Laurent Hoebrechts
Laurent Hoebrechts Journaliste musique

LE PRODUCTEUR DISCO-HOUSE NORVÉGIEN SORT UN PREMIER ALBUM JOUISSIF, QUI JOUE DU DÉCALAGE TOUT EN N’OUBLIANT PAS DE FOURNIR MATIÈRE À DANSER. TODD IS LAUGH!

Todd Terje

« It’s Album Time »

DISTRIBUÉ PAR OLSEN RECORDS/PIAS.

8

Pas besoin de se fatiguer, tout est dit dans le titre. Après quelque dix ans à s’agiter sur des formats courts, le producteur norvégien Todd Terje s’est enfin décidé à sortir un premier véritable album. Leçon numéro un: même au moment du téléchargement à l’unité, l’effort longue durée conserve une cote de prestige… Y compris dans un genre comme la dance ou l’électronique, davantage tenté par le plaisir immédiat. Depuis dix ans, Terje Olsen de son vrai nom (le Todd est un hommage au pionnier house, Todd Terry), a enchaîné les remix et les EP. Il s’est également échappé régulièrement vers la pop (un tube pour Robbie Williams, des coups de main à la production pour le dernier Franz Ferdinand, une collaboration avec Panda Bear…).

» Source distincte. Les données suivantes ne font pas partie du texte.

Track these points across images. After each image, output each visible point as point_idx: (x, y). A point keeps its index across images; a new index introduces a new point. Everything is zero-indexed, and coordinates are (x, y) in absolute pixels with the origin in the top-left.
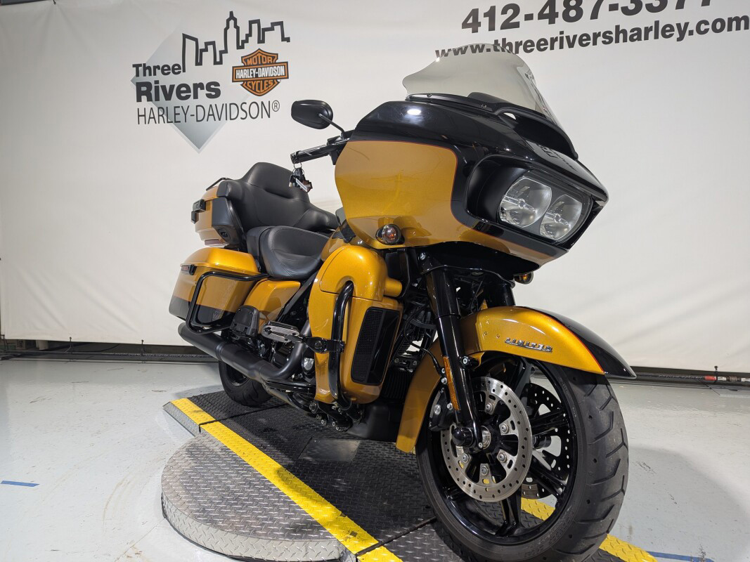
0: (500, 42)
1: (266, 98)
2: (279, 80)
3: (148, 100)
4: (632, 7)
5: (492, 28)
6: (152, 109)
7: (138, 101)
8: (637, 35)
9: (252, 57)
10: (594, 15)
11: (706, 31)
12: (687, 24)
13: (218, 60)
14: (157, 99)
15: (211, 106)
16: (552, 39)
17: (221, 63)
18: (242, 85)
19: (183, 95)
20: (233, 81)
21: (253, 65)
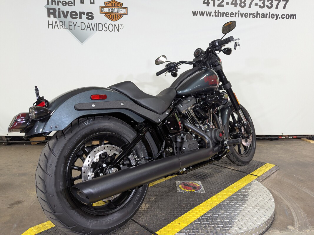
0: (217, 11)
1: (117, 23)
2: (123, 15)
3: (54, 17)
4: (262, 5)
5: (214, 5)
6: (56, 21)
7: (48, 17)
8: (263, 16)
9: (110, 3)
10: (250, 7)
11: (284, 18)
12: (278, 14)
13: (92, 2)
14: (59, 17)
15: (89, 23)
16: (235, 13)
17: (93, 3)
18: (105, 15)
19: (74, 16)
20: (100, 13)
21: (110, 6)
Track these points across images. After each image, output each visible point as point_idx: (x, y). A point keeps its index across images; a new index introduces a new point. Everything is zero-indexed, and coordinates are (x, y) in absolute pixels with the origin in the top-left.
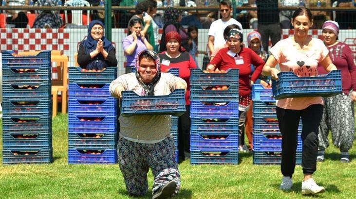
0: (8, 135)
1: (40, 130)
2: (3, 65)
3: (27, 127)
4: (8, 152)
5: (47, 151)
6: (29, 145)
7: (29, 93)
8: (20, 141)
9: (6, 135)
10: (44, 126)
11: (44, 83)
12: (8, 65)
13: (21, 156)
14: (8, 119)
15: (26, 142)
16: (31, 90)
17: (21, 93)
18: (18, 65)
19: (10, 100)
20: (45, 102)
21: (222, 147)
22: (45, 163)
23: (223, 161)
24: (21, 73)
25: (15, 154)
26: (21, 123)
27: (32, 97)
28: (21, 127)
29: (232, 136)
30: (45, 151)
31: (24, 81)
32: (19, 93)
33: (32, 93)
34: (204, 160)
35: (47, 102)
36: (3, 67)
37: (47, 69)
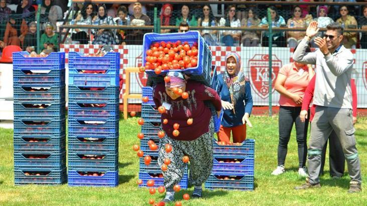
0: (19, 155)
1: (51, 150)
2: (14, 83)
3: (38, 146)
4: (19, 172)
5: (58, 172)
6: (41, 166)
7: (40, 112)
8: (31, 161)
9: (17, 155)
10: (55, 147)
11: (56, 102)
12: (19, 83)
13: (32, 176)
14: (19, 138)
15: (38, 162)
16: (42, 109)
17: (32, 112)
18: (29, 83)
19: (20, 119)
20: (55, 122)
21: (236, 171)
22: (56, 184)
23: (238, 185)
24: (32, 91)
25: (26, 174)
26: (32, 143)
27: (43, 117)
28: (32, 147)
29: (247, 160)
30: (56, 172)
31: (35, 100)
32: (29, 112)
33: (43, 112)
34: (218, 184)
35: (58, 122)
36: (14, 85)
37: (58, 88)
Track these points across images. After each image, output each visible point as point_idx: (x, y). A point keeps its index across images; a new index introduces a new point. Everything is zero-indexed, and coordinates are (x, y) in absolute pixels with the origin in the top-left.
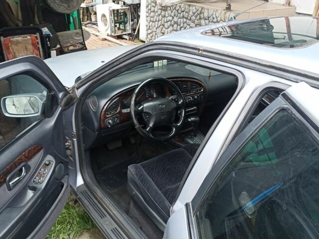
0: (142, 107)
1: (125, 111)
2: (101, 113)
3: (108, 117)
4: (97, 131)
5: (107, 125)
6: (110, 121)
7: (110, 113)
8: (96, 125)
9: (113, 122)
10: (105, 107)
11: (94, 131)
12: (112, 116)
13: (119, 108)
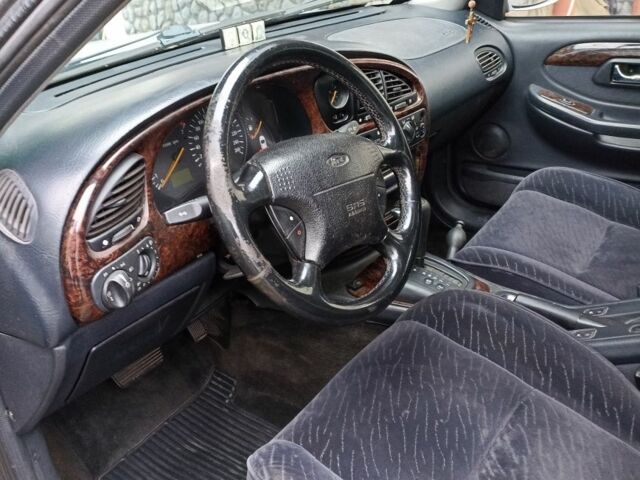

En 2012, le track Inspector Norse (2e titre le plus référencé de l’année dans le top 100 du site spécialisé Resident Advisor) a fait le break. Définitivement, il était temps pour un album…

Cocktail party

De là à dire que Todd Terje commence à se prendre au sérieux, il y a cependant encore un pas. Pas aujourd’hui que le producteur pince-sans-rire va se monter du col. La pochette cocktail party (que l’on dirait signée par l’illustratrice Gaëlle Grisard, en fait réalisée par le fidèle Bendik Kaltenborn), désamorce toute tentative du genre. It’s Album Time = it’s Fun Time, fantaisie et décalage assumé. Le titre Svensk Sas en est le meilleur exemple, ou en tout cas le plus spectaculaire, là où le trait est le plus forcé. Le morceau ressemble à une version accélérée et moustachue d’une salsa de salon, qui aurait pris du gaz hilarant. Précision tout de même: on n’est pas non plus dans la grosse gaudriole. C’est d’ailleurs la seconde leçon du jour: il y a rire et rire, et si Terje manie l’humour, ce n’est pas non plus farandoles et chenilles pouêt pouêt. Certes, le Norvégien n’hésite pas à glisser des citations exotica (Alfonso Muskedunder), des synthés à la Vangelis, et autres clins d’oeil à la musique d’ascenseur. Mais là où la dance s’est souvent pris les pieds dans ses propres blagues, plus drôle que vraiment dansante, Terje n’oublie jamais sa mission première. Strandbar, par exemple, et son riff de piano classic house, est irrésistible dans son genre. Delorean Dynamite roule lui sur un groove disco à la Moroder. Sans briser la drôle d’homogénéité de l’album, Todd Terje se permet également un pas de côté avec une reprise du Johnny & Mary. Le morceau lui donne l’occasion de diminuer le tempo. A la place de Robert Palmer, c’est Bryan Ferry qui vient crooner au ralenti, aussi séducteur que vulnérable. En fin de disque, l’insubmersible Inspector Norse vient boucler la boucle.

Entre house et italo-disco, plans balearic et musiques d’apéro, Terje détourne ainsi les genres sans en enlever la charge festive, jouant sur le second degré sans jamais en sacrifier la musicalité. Chaudement recommandé.

EN CONCERT LE 12/07, AUX ARDENTES, LIÈGE.